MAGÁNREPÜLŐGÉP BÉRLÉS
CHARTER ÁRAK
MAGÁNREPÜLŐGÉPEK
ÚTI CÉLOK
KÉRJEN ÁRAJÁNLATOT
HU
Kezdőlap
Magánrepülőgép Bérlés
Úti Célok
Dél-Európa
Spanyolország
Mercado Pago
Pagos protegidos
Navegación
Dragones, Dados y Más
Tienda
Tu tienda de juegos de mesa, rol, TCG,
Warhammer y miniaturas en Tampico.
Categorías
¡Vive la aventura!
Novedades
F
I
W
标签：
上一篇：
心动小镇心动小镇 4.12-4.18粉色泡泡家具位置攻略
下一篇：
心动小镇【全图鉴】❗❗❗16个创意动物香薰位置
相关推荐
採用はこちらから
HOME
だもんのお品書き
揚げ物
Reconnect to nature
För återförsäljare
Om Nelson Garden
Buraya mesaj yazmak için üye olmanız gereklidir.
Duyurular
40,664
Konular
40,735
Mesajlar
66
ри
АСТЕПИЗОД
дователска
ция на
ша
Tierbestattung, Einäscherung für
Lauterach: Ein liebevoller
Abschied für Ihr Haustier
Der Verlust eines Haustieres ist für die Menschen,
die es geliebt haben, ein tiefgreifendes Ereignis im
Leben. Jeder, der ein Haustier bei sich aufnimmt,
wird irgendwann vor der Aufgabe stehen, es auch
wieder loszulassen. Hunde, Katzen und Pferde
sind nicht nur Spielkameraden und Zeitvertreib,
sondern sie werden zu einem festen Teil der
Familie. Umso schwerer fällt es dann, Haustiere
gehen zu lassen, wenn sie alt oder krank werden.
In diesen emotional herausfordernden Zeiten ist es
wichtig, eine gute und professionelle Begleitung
• • • • • • •
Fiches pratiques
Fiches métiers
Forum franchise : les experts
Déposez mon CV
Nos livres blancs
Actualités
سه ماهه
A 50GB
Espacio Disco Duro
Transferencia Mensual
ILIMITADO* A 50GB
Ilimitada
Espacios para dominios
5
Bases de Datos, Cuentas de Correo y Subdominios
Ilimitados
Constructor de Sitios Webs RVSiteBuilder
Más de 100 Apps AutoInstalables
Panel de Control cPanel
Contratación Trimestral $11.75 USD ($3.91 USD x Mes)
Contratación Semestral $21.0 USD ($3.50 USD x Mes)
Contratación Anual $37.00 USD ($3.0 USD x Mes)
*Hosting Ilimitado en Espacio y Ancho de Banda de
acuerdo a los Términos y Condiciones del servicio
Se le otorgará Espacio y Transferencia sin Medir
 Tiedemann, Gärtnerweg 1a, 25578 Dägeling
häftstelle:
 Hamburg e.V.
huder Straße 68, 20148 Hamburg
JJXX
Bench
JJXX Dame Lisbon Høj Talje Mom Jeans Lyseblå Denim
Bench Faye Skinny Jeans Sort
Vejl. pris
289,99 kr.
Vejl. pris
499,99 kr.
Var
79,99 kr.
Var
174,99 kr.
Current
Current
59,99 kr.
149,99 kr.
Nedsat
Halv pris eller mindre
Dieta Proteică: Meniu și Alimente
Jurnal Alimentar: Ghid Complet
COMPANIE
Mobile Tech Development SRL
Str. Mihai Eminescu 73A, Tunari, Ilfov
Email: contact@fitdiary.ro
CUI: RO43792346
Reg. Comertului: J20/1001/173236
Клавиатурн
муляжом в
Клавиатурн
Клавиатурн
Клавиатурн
• • • • • • •
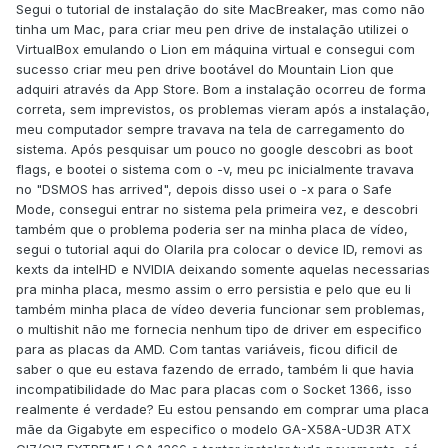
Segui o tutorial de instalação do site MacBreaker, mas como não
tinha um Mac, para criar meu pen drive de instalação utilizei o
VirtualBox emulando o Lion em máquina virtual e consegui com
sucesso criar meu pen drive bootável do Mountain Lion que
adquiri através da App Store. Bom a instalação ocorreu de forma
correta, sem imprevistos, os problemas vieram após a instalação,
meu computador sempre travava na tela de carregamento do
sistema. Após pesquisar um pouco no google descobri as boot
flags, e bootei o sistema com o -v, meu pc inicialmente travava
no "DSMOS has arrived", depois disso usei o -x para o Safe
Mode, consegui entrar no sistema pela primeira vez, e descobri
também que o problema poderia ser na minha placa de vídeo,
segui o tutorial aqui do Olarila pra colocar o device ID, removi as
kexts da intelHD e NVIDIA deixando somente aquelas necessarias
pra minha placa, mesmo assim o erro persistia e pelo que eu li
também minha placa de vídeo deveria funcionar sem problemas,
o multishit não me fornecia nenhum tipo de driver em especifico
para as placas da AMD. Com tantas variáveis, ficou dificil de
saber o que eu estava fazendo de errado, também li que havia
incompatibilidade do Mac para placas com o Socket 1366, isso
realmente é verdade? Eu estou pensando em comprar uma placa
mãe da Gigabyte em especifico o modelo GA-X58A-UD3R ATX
• • • • • • •
[The problem] Of all the entries above, output exactly the lines between the one holding "também que o" and the one holding "mãe da Gigabyte", inclusive.

[Result of this task]
também que o problema poderia ser na minha placa de vídeo,
segui o tutorial aqui do Olarila pra colocar o device ID, removi as
kexts da intelHD e NVIDIA deixando somente aquelas necessarias
pra minha placa, mesmo assim o erro persistia e pelo que eu li
também minha placa de vídeo deveria funcionar sem problemas,
o multishit não me fornecia nenhum tipo de driver em especifico
para as placas da AMD. Com tantas variáveis, ficou dificil de
saber o que eu estava fazendo de errado, também li que havia
incompatibilidade do Mac para placas com o Socket 1366, isso
realmente é verdade? Eu estou pensando em comprar uma placa
mãe da Gigabyte em especifico o modelo GA-X58A-UD3R ATX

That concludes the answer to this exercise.